* **DATA FOR THIS TASK**

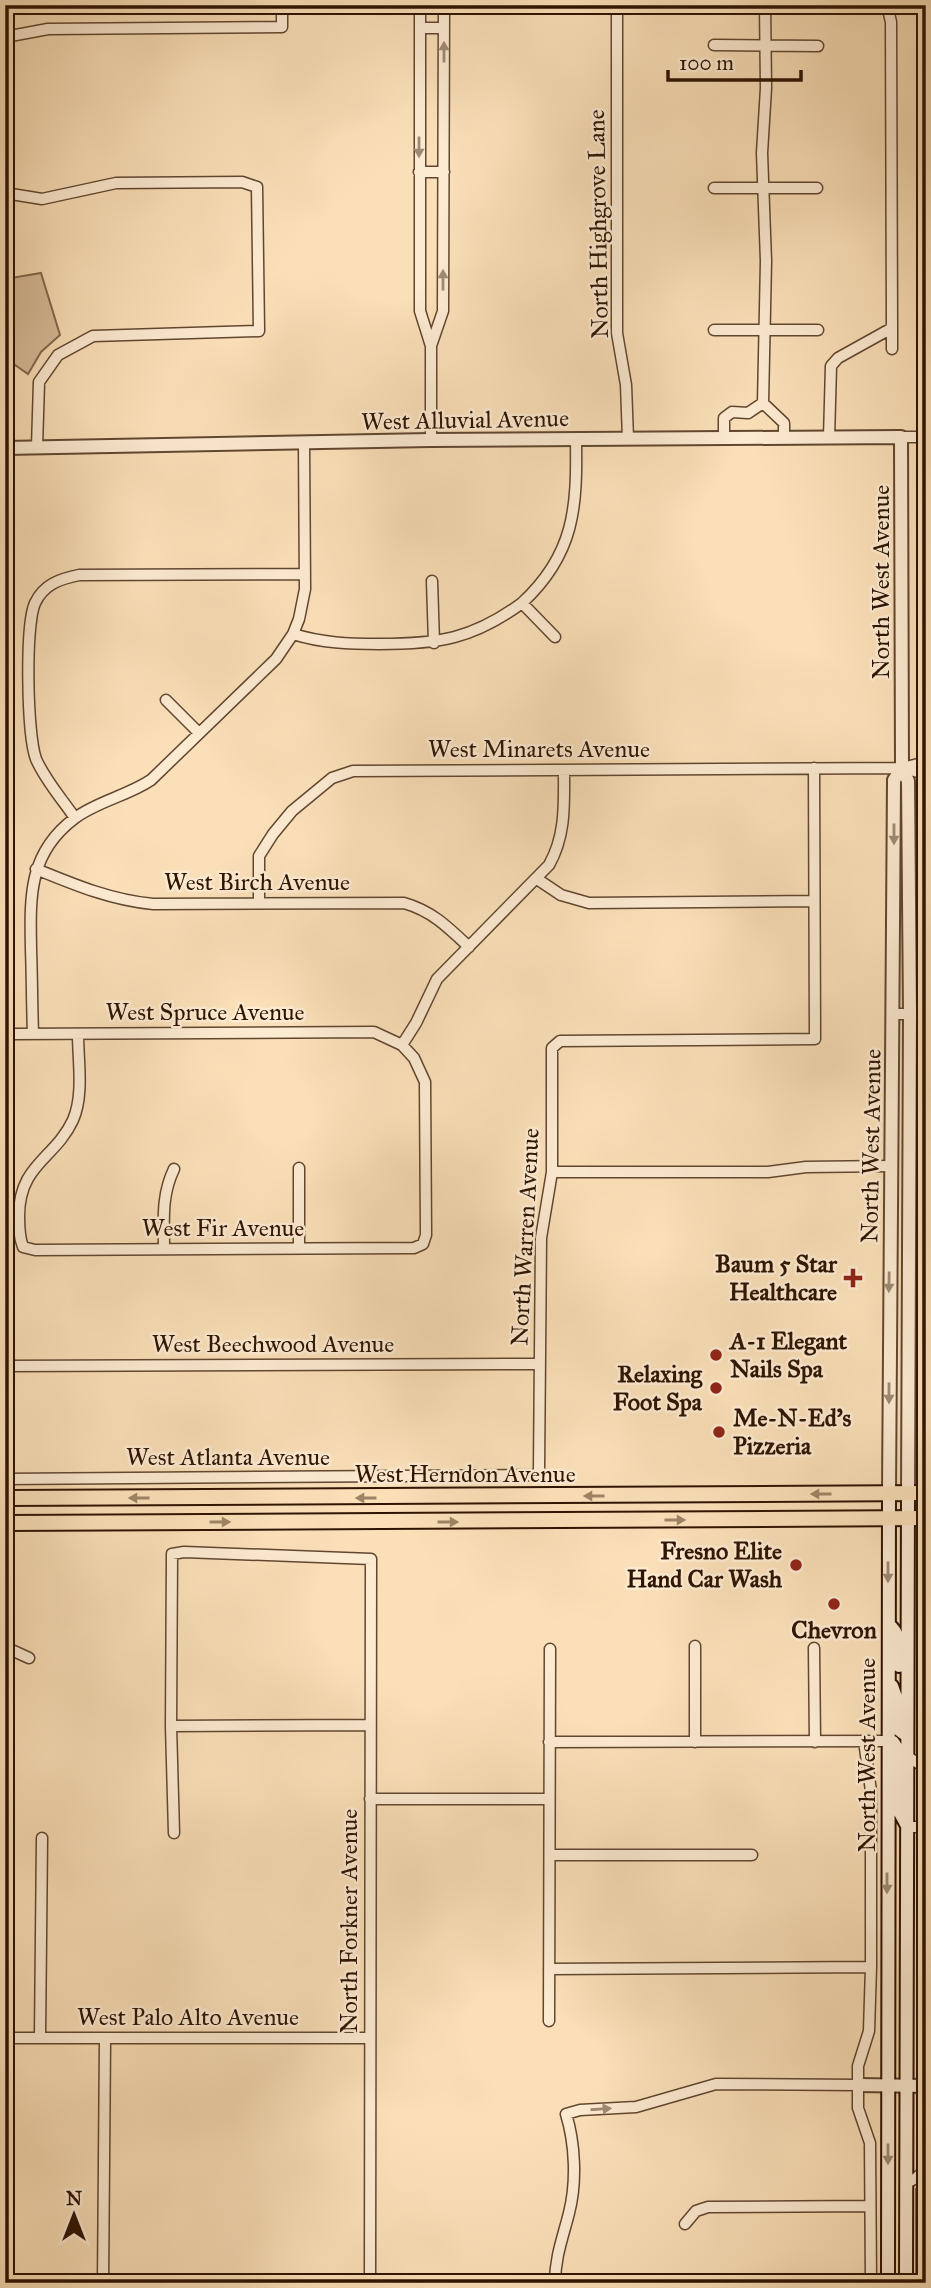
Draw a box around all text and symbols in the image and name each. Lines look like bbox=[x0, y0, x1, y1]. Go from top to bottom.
scale bar bbox=[668, 38, 802, 82]
one-way arrow bbox=[438, 41, 450, 63]
text: 100 m bbox=[679, 50, 734, 76]
street label: North Highgrove Lane bbox=[581, 109, 615, 339]
one-way arrow bbox=[413, 136, 425, 158]
one-way arrow bbox=[437, 269, 449, 291]
street label: West Alluvial Avenue bbox=[361, 403, 569, 437]
street label: North West Avenue bbox=[866, 485, 896, 679]
street label: West Minarets Avenue bbox=[428, 734, 650, 764]
one-way arrow bbox=[888, 823, 900, 845]
street label: West Birch Avenue bbox=[164, 867, 350, 897]
street label: West Spruce Avenue bbox=[105, 997, 305, 1027]
street label: North West Avenue bbox=[854, 1049, 888, 1243]
street label: North Warren Avenue bbox=[504, 1127, 546, 1347]
street label: West Fir Avenue bbox=[142, 1213, 304, 1243]
place label: Baum 5 Star Healthcare bbox=[715, 1249, 838, 1307]
marker: Baum 5 Star Healthcare bbox=[843, 1268, 863, 1288]
one-way arrow bbox=[884, 1271, 895, 1293]
place label: A-1 Elegant Nails Spa bbox=[728, 1326, 847, 1384]
street label: West Beechwood Avenue bbox=[152, 1329, 394, 1359]
marker: A-1 Elegant Nails Spa bbox=[708, 1347, 724, 1363]
place label: Relaxing Foot Spa bbox=[613, 1359, 703, 1417]
marker: Relaxing Foot Spa bbox=[708, 1380, 724, 1396]
one-way arrow bbox=[883, 1382, 895, 1404]
place label: Me-N-Ed's Pizzeria bbox=[733, 1403, 852, 1461]
marker: Me-N-Ed's Pizzeria bbox=[711, 1424, 727, 1440]
street label: West Atlanta Avenue bbox=[126, 1442, 330, 1472]
street label: West Herndon Avenue bbox=[354, 1459, 576, 1489]
one-way arrow bbox=[810, 1488, 832, 1500]
one-way arrow bbox=[582, 1490, 604, 1502]
one-way arrow bbox=[127, 1492, 149, 1504]
one-way arrow bbox=[355, 1492, 377, 1504]
one-way arrow bbox=[665, 1514, 687, 1526]
one-way arrow bbox=[210, 1516, 232, 1528]
one-way arrow bbox=[437, 1516, 459, 1528]
place label: Fresno Elite Hand Car Wash bbox=[626, 1536, 783, 1594]
marker: Fresno Elite Hand Car Wash bbox=[788, 1557, 804, 1573]
one-way arrow bbox=[882, 1561, 894, 1583]
marker: Chevron bbox=[826, 1596, 842, 1612]
place label: Chevron bbox=[791, 1615, 877, 1645]
street label: North West Avenue bbox=[852, 1658, 882, 1852]
street label: North Forkner Avenue bbox=[334, 1809, 364, 2033]
one-way arrow bbox=[881, 1872, 893, 1894]
street label: West Palo Alto Avenue bbox=[77, 2002, 299, 2032]
one-way arrow bbox=[590, 2103, 612, 2114]
one-way arrow bbox=[882, 2143, 894, 2165]
north arrow bbox=[38, 2180, 108, 2250]
text: N bbox=[66, 2187, 82, 2210]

* **YOUR TASK**
From the entries above, copy each line that holds "Baum".

* **REPLY**
place label: Baum 5 Star Healthcare bbox=[715, 1249, 838, 1307]
marker: Baum 5 Star Healthcare bbox=[843, 1268, 863, 1288]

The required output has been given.